§ **Instructions for the task**
For the data below, please report each line where the word "using" is found.

*** Information provided ***

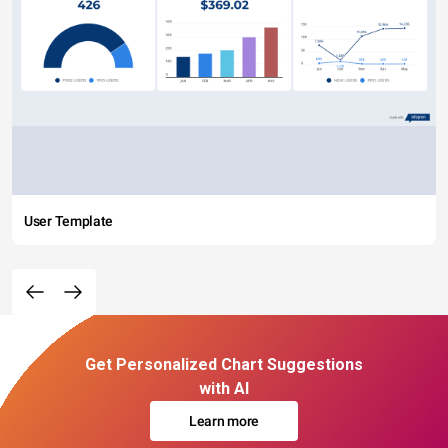
User Template
Get Personalized Chart Suggestions
with AI
Learn more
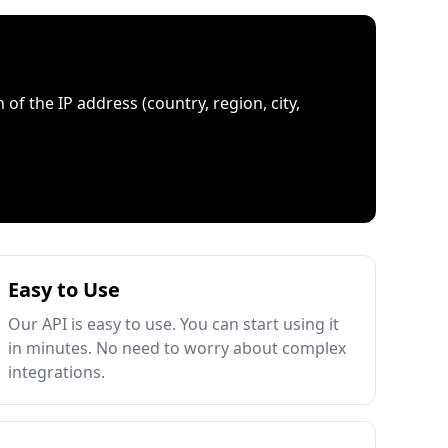
 of the IP address (country, region, city,
Easy to Use
Our API is easy to use. You can start using it
in minutes. No need to worry about complex
integrations.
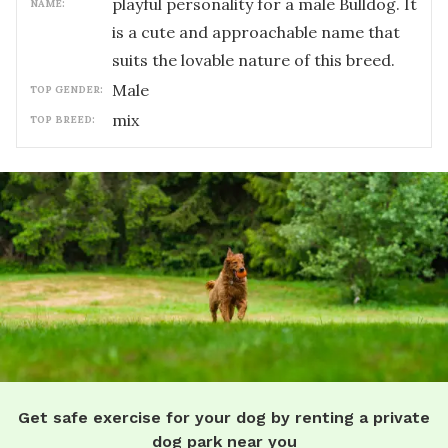
playful personality for a male Bulldog. It
NAME:
is a cute and approachable name that
suits the lovable nature of this breed.
male
TOP GENDER:
mix
TOP BREED:
Get safe exercise for your dog by renting a private
dog park near you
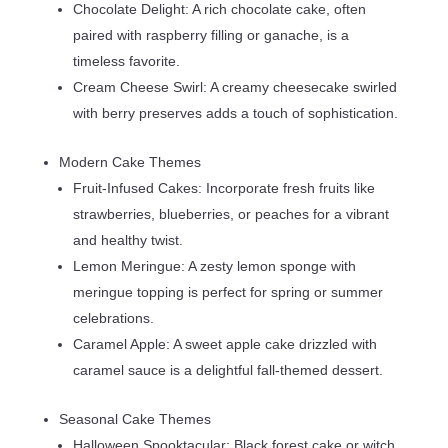
Chocolate Delight: A rich chocolate cake, often
paired with raspberry filling or ganache, is a
timeless favorite.
Cream Cheese Swirl: A creamy cheesecake swirled
with berry preserves adds a touch of sophistication.
Modern Cake Themes
Fruit-Infused Cakes: Incorporate fresh fruits like
strawberries, blueberries, or peaches for a vibrant
and healthy twist.
Lemon Meringue: A zesty lemon sponge with
meringue topping is perfect for spring or summer
celebrations.
Caramel Apple: A sweet apple cake drizzled with
caramel sauce is a delightful fall-themed dessert.
Seasonal Cake Themes
Halloween Spooktacular: Black forest cake or witch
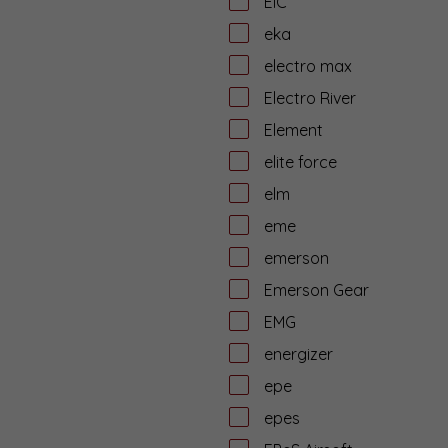
EiC
eka
electro max
Electro River
Element
elite force
elm
eme
emerson
Emerson Gear
EMG
energizer
epe
epes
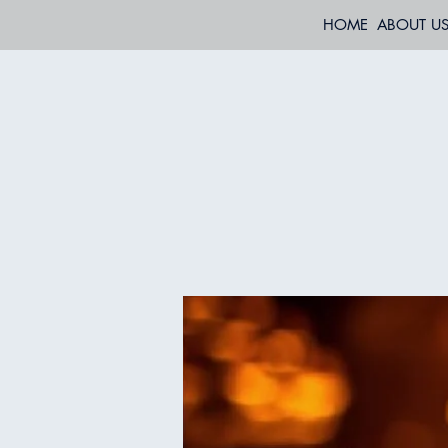
HOME
ABOUT U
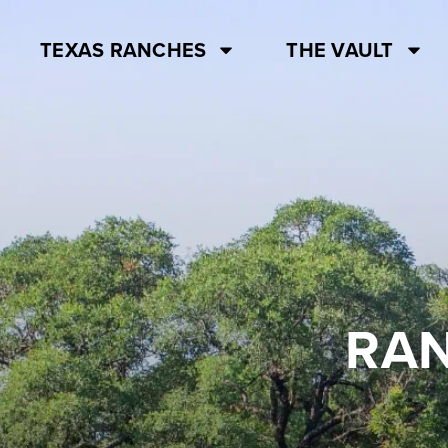
TEXAS RANCHES
THE VAULT
RAN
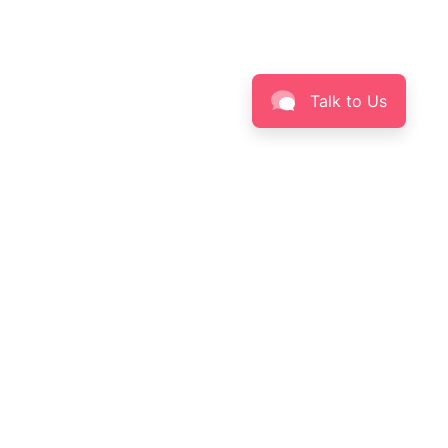
Talk to Us
BEAUTY
INFORMATION
Skin Solution Finder
About LABORÉ
Skinpedia
Privacy Policy
Skin Insight
Terms & Conditions
Contact Us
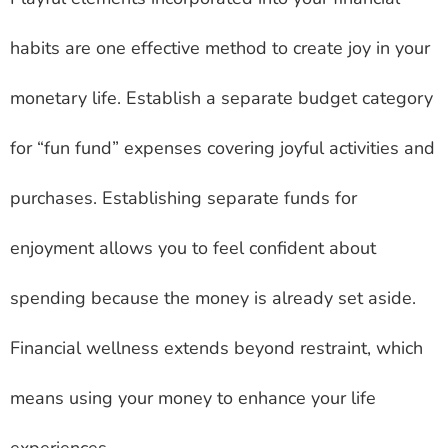
habits are one effective method to create joy in your
monetary life. Establish a separate budget category
for “fun fund” expenses covering joyful activities and
purchases. Establishing separate funds for
enjoyment allows you to feel confident about
spending because the money is already set aside.
Financial wellness extends beyond restraint, which
means using your money to enhance your life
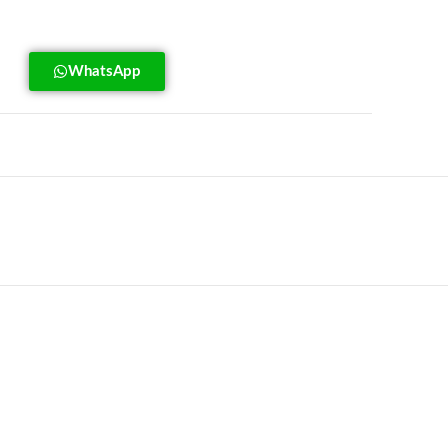
WhatsApp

*** End of Information provided ***

§ **Answer**
Our API is easy to use. You can start using it
means using your money to enhance your life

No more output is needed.